Political party leaders on bikes is nothing new, but this felt more genuine. So did the comment that Her Majesty might be out buying cigarettes. Not convinced that the Mulberry incident was product placement. They just needed to shop somewhere decent but exorbitantly expensive.

Had to tell Daughter that her beloved La Cour from Rejseholdet turns up as a much older and worn out politician, with a shifty look. What’s worse, he’s called Troels. Are we about to have another bout of people going round calling for Troels? I was confused by the actors referring to him as Höxenhaven, when the subtitles said Hoxenhaven. Minor issue, but unnecessary.
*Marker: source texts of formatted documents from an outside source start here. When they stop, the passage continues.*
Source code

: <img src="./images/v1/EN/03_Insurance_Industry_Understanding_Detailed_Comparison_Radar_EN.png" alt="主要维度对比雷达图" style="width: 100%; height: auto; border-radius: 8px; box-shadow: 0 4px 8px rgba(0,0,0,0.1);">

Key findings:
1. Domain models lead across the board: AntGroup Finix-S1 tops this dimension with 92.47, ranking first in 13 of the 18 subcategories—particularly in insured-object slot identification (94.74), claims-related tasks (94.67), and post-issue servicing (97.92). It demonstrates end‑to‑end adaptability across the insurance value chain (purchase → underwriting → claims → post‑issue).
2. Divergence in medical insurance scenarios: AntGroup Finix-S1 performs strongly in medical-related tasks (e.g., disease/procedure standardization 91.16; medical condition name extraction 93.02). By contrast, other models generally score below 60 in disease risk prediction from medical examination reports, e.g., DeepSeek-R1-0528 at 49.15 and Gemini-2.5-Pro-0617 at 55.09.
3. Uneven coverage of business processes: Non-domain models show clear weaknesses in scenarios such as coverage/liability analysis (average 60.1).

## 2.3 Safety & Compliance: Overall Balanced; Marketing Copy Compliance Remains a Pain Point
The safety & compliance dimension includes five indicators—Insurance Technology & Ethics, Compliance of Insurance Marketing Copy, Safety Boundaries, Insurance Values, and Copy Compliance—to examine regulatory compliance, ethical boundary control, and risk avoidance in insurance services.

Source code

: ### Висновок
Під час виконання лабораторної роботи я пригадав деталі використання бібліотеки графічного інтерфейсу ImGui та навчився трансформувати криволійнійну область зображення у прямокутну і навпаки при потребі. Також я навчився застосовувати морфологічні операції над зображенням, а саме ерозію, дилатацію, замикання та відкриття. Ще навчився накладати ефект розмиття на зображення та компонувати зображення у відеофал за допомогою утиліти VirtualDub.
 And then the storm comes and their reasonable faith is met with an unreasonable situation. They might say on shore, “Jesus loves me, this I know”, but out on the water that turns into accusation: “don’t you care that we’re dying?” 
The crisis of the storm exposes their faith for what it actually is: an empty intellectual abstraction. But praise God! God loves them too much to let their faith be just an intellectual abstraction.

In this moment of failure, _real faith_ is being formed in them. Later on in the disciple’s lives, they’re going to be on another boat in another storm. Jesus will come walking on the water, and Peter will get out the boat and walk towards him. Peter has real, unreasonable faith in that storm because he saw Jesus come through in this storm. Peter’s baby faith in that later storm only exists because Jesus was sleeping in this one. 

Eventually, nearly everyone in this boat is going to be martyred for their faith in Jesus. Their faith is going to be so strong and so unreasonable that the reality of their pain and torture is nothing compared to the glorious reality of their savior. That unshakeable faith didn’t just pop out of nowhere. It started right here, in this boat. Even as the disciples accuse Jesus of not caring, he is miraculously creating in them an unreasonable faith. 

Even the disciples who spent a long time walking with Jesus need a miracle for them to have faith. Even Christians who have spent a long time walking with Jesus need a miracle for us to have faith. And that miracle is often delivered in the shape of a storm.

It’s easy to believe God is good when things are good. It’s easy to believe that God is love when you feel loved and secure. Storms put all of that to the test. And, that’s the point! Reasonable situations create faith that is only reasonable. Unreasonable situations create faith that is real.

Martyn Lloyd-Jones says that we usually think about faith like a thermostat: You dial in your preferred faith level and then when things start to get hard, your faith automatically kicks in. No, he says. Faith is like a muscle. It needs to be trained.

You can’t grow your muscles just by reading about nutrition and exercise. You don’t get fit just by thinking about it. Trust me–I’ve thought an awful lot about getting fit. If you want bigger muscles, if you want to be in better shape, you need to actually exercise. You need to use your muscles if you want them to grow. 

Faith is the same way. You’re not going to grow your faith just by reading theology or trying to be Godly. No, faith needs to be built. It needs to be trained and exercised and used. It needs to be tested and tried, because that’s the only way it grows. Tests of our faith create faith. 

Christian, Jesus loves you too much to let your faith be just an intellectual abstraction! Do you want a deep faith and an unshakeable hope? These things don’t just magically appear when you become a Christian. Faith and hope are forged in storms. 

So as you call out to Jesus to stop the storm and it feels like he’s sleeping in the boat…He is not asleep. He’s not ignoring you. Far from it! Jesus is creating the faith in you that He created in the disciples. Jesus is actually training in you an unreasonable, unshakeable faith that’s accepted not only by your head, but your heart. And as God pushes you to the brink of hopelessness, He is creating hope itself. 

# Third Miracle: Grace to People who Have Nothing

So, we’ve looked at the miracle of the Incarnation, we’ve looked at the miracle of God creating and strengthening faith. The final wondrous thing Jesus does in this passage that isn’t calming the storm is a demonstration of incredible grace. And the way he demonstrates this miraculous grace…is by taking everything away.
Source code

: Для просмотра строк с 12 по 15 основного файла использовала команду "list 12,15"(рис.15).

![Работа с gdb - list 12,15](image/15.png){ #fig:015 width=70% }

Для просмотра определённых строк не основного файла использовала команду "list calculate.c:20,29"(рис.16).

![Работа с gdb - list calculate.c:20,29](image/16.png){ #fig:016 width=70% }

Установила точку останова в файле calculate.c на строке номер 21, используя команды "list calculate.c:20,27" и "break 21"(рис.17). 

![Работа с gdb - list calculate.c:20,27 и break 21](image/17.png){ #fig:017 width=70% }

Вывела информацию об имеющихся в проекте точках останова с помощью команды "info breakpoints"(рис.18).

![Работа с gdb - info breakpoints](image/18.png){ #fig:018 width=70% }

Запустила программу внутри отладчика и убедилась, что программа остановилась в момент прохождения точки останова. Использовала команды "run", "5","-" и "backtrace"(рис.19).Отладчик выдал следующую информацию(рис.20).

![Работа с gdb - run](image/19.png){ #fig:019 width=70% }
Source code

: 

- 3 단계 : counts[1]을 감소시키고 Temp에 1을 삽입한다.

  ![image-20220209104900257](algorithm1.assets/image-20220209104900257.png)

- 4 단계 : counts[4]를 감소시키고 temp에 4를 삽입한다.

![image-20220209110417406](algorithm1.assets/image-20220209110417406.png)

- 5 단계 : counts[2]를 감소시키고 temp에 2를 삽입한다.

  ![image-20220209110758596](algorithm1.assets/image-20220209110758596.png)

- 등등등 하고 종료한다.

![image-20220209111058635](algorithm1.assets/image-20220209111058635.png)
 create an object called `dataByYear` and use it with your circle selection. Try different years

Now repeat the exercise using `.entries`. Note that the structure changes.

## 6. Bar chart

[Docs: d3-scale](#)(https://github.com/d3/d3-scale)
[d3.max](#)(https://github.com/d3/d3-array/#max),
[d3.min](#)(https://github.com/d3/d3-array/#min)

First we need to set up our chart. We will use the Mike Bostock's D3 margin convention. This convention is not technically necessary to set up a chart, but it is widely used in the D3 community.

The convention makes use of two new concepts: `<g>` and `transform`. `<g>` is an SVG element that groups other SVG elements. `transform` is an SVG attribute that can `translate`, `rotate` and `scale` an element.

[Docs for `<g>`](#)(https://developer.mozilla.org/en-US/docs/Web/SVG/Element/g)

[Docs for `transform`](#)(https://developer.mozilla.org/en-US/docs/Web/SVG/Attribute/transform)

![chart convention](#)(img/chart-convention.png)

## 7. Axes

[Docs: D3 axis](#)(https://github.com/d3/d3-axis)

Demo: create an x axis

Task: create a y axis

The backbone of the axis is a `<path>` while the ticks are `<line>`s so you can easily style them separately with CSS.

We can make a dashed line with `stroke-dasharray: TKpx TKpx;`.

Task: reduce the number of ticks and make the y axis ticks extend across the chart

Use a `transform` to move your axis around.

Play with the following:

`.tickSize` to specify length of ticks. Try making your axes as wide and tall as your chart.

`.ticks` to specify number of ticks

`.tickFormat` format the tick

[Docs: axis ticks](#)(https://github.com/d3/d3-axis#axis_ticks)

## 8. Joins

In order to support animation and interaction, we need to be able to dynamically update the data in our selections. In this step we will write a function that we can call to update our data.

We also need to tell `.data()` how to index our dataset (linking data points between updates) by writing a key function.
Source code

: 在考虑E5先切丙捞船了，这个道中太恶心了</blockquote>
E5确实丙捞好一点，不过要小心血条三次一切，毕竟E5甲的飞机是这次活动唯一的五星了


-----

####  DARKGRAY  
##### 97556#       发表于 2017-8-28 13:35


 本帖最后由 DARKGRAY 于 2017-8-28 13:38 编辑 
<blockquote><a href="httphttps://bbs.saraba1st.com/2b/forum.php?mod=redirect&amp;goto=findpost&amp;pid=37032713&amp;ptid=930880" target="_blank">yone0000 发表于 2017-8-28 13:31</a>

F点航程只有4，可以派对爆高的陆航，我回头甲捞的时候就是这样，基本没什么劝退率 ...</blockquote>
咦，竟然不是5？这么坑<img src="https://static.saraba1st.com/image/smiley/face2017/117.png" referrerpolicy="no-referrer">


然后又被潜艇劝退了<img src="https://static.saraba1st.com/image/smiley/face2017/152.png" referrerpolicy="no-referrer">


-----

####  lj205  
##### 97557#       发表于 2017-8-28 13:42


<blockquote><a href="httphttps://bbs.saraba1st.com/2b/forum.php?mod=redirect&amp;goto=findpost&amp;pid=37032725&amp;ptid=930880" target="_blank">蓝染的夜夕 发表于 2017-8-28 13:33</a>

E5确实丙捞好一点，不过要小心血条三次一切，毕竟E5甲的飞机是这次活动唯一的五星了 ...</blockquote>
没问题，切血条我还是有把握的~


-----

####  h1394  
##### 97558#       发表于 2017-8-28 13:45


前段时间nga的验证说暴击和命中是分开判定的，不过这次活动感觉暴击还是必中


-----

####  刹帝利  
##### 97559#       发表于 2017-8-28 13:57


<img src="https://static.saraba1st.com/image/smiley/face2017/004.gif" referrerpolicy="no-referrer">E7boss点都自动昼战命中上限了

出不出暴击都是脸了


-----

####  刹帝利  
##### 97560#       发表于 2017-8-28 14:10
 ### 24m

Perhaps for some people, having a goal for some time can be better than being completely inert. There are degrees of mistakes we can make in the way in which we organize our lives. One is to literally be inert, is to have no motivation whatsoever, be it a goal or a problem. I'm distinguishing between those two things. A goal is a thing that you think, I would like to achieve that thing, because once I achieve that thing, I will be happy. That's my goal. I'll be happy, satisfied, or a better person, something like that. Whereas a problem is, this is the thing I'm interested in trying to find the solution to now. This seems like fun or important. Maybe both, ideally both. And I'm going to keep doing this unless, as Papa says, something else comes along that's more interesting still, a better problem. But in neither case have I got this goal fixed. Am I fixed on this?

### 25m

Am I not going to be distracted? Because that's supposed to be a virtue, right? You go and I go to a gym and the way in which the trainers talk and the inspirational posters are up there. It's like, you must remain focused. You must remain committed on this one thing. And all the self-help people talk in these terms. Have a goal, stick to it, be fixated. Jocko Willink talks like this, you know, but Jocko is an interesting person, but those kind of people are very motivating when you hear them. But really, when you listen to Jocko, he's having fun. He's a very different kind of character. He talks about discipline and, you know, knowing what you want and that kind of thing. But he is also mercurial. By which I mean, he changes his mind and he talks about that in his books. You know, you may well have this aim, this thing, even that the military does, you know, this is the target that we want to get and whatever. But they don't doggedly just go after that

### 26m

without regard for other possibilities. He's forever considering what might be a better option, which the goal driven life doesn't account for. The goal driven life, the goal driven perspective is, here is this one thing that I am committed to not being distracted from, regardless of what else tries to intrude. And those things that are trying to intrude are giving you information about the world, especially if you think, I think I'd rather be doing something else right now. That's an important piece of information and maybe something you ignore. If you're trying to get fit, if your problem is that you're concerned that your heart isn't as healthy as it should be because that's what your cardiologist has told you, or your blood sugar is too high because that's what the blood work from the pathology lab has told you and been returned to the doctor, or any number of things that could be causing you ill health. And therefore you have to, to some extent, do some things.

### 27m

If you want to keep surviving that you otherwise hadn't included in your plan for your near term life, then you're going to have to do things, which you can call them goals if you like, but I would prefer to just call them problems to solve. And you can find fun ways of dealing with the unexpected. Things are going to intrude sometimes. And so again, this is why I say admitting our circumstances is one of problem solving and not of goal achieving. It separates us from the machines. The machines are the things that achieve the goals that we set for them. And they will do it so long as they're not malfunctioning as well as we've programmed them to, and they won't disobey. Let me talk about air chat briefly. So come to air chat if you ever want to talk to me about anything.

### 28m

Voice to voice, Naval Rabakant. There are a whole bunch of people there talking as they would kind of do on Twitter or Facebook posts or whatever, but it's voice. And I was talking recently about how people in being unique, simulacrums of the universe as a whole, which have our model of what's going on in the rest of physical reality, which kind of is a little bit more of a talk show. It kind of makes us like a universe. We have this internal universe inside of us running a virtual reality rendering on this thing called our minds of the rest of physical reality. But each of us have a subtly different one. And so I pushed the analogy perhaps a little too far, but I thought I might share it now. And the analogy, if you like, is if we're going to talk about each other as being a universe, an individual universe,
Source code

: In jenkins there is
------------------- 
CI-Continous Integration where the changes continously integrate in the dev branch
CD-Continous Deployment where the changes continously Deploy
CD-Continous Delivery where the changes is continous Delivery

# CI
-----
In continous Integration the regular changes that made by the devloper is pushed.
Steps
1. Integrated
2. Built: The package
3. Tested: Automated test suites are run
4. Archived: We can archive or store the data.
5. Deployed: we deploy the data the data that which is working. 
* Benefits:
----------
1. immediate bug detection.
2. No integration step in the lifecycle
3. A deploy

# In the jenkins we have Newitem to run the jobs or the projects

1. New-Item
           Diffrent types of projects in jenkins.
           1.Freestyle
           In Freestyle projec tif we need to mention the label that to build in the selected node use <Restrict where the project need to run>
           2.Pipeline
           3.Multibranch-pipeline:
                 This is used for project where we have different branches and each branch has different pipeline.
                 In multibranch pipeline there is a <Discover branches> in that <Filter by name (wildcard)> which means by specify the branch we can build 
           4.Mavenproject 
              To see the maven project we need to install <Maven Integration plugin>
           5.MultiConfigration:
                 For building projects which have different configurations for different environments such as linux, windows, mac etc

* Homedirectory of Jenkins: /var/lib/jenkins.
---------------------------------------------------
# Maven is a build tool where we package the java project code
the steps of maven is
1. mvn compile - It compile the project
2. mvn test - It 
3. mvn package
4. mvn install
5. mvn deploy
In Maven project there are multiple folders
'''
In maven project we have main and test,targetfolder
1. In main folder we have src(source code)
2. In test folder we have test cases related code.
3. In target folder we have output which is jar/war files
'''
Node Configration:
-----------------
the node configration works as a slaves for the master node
As was the fact that the darkness of Forbrydelsen in that dreary month of November made for better visibility subtitles. Come back! All is forgiven. Seeing the light is all very well, but our Danish isn’t yet good enough to go it alone.

Relationships

You can only have one favourite favourite television series to obsess about. And for us that is NCIS. But then we have a few more on the next level, one of which is the Danish Rejseholdet. Having just gone on holiday, we are continuing watching through all the episodes again. What strikes me is how similar they are. And also quite how different from each other.

Rejseholdet

Both are police teams of some sort, where the group have become family. You don’t necessarily want to watch it out of order, as it’s important what went before, between X and Y. And the whole team is aware of it. Or not.

Whenever the fans want Tony and Ziva to get together, you have to stop for a reality check. It’d be nice, perhaps. But would it work? No, it wouldn’t. The same went for Gibbs and Hollis Mann. Fine for a while, but it can’t be allowed to become permanent. Then Gibbs wouldn’t be Gibbs.

I assume that real NCIS agents have families. And that it works. But the television team can’t have long term happiness and stability.

In Rejseholdet they do. Have relationships, that is. Not certain that it always works, and it definitely gets in the way of the policework. But then maybe real families also interact with real policing.

Fischer gets somewhere late, because his wife is upset with his infidelities. IP’s girlfriend is angry when he doesn’t have time for her theatre plays. Ingrid is always having to sort things out for her children, finding ‘babysitters’, although they are teenagers, or coming home to find there has been a party. La Cour, naturally, seems the most sorted of them all, and does get back together with an old flame. And Gaby and Johnny have their very public disagreements in the lap of the team.

It’d be easy to say that the Danes are the normal ones, but I wonder if normal means always having things happening within a small group of people. How likely is it to have the head police officer finding she’s investigating the murders of her brother-in-law and his family?

NCIS

And good looking though the Danish team are (it is television, after all), they are nowhere near the Hollywood good looks of NCIS. I mean, take Palmer out of autopsy, and even he is handsome.

Maybe their looks help us like people to begin with. I’m certain I’d love the characters after a while, no matter how they look. In fact, I disliked Gibbs for most of the first two series because of his California perfection, and to begin with I found Fischer unbearably ugly. But you get used to both, and once you’ve become ‘friends’, you just like.